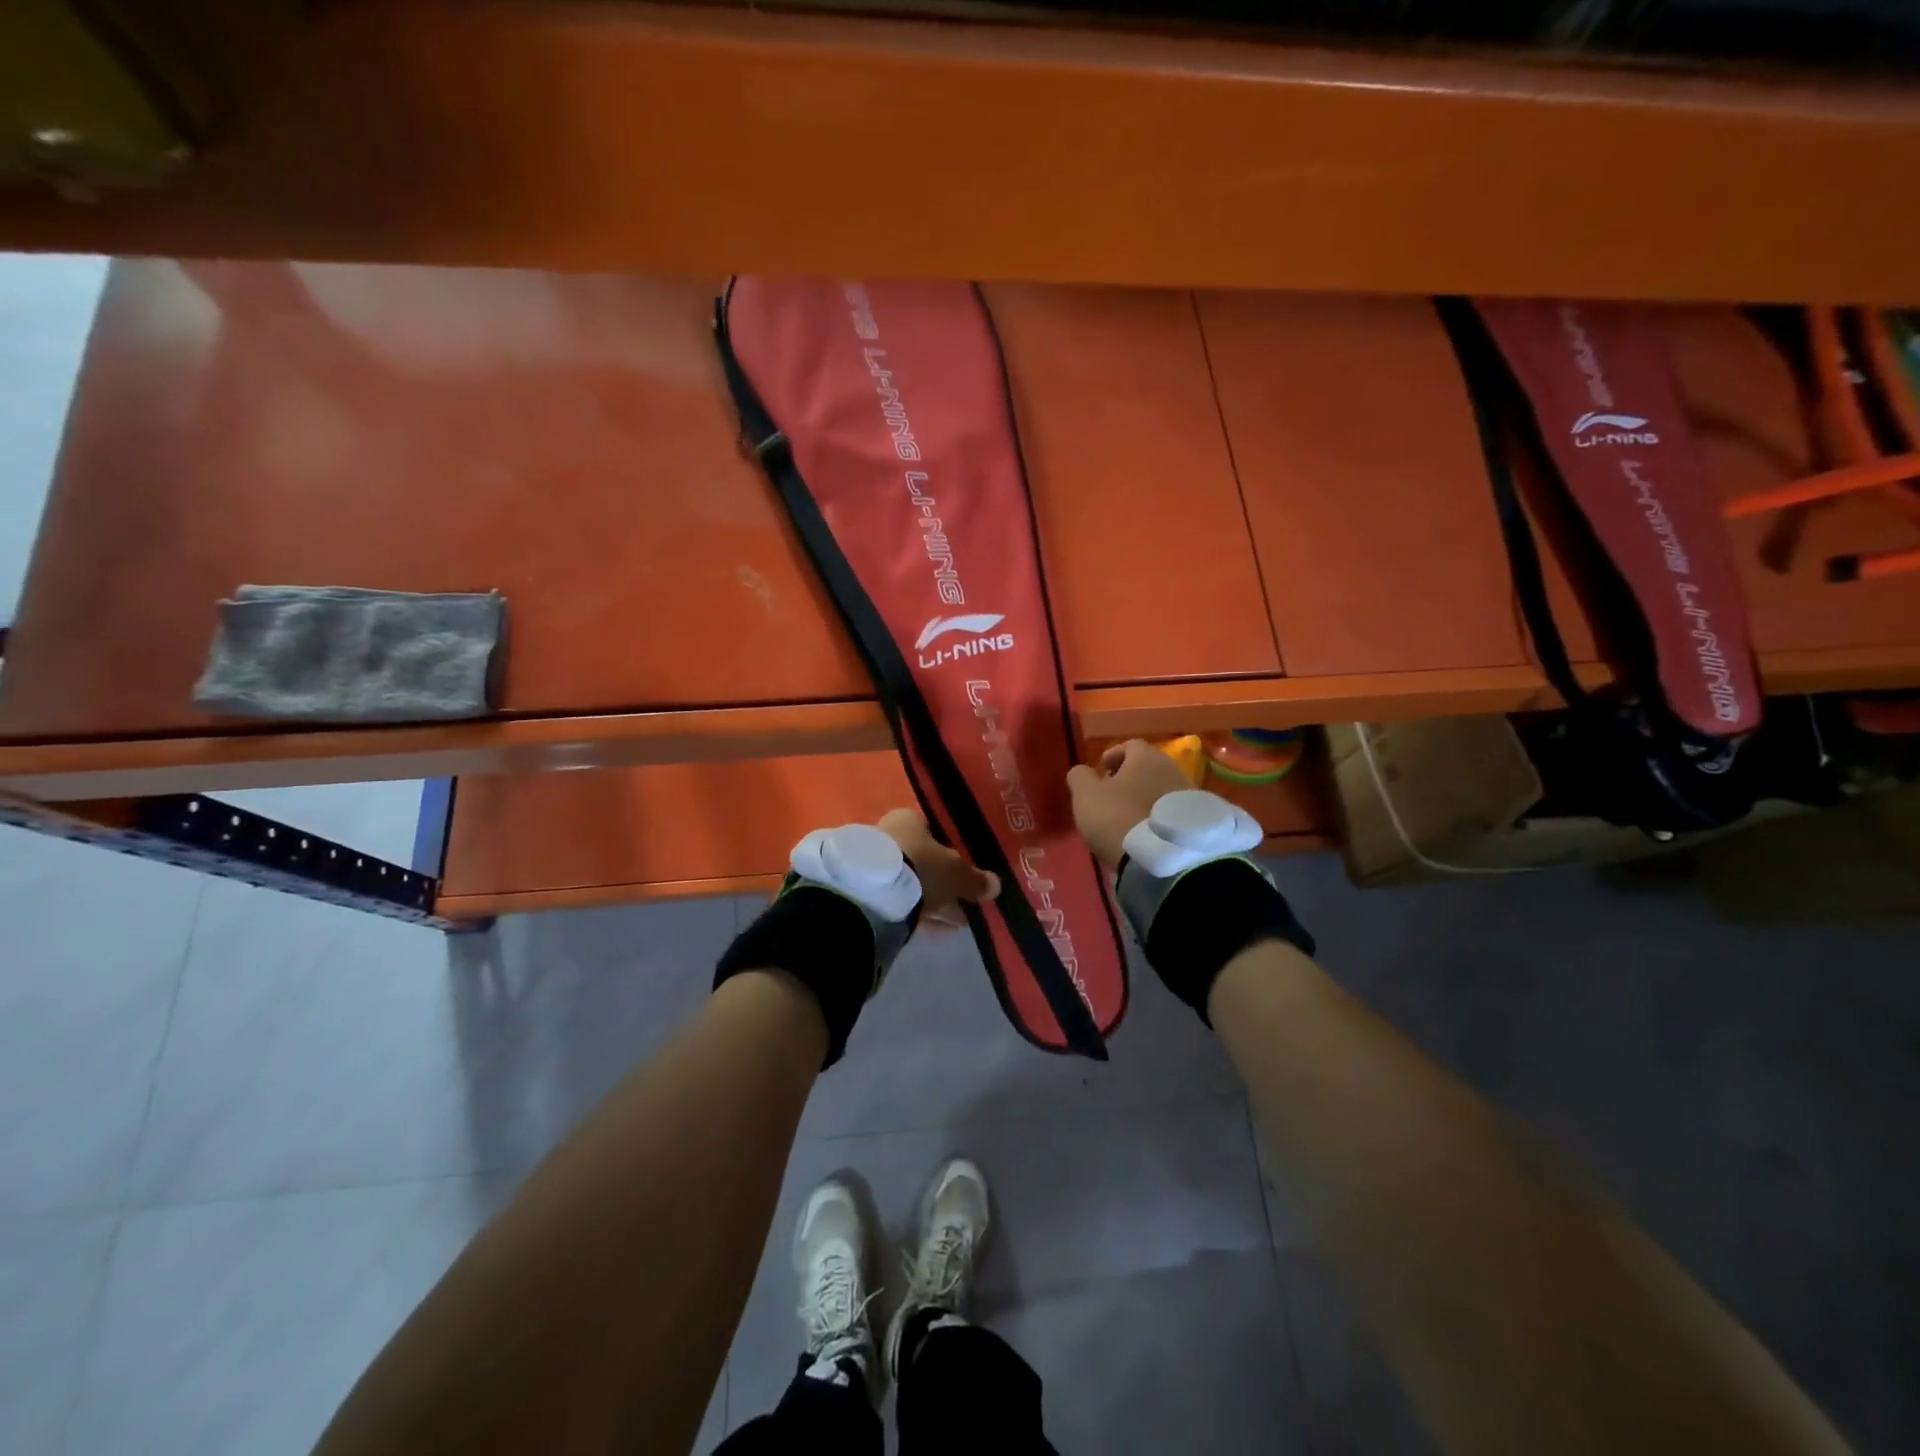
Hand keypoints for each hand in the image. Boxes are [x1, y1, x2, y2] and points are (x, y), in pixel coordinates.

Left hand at [877, 809, 998, 925]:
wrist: (873, 894)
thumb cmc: (921, 866)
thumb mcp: (957, 873)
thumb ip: (976, 879)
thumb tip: (995, 885)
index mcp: (908, 819)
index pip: (934, 830)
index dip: (953, 848)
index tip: (968, 868)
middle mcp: (889, 836)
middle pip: (924, 859)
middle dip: (945, 880)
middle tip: (967, 899)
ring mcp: (876, 866)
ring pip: (914, 883)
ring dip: (936, 900)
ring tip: (960, 921)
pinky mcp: (869, 894)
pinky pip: (904, 903)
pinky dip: (922, 914)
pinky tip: (942, 930)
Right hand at [1066, 739, 1193, 868]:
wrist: (1162, 859)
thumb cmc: (1118, 817)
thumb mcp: (1085, 796)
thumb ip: (1079, 777)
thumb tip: (1081, 771)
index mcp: (1146, 758)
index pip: (1130, 745)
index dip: (1112, 755)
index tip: (1101, 771)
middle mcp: (1173, 769)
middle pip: (1148, 767)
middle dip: (1129, 777)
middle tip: (1112, 794)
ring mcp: (1189, 795)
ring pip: (1161, 788)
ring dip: (1144, 796)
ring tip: (1128, 816)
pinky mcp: (1196, 820)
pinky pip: (1170, 810)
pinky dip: (1156, 814)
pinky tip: (1145, 831)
######
→ PROBLEM TO SOLVE: Each line of the entries that contains the word "middle" should be listed.

→ EXPECTED ANSWER:
middle mcp: (889, 836)
middle pip: (924, 859)
middle dip: (945, 880)
middle tip: (967, 899)
middle mcp: (1173, 769)
middle pip: (1148, 767)
middle dip: (1129, 777)
middle tip: (1112, 794)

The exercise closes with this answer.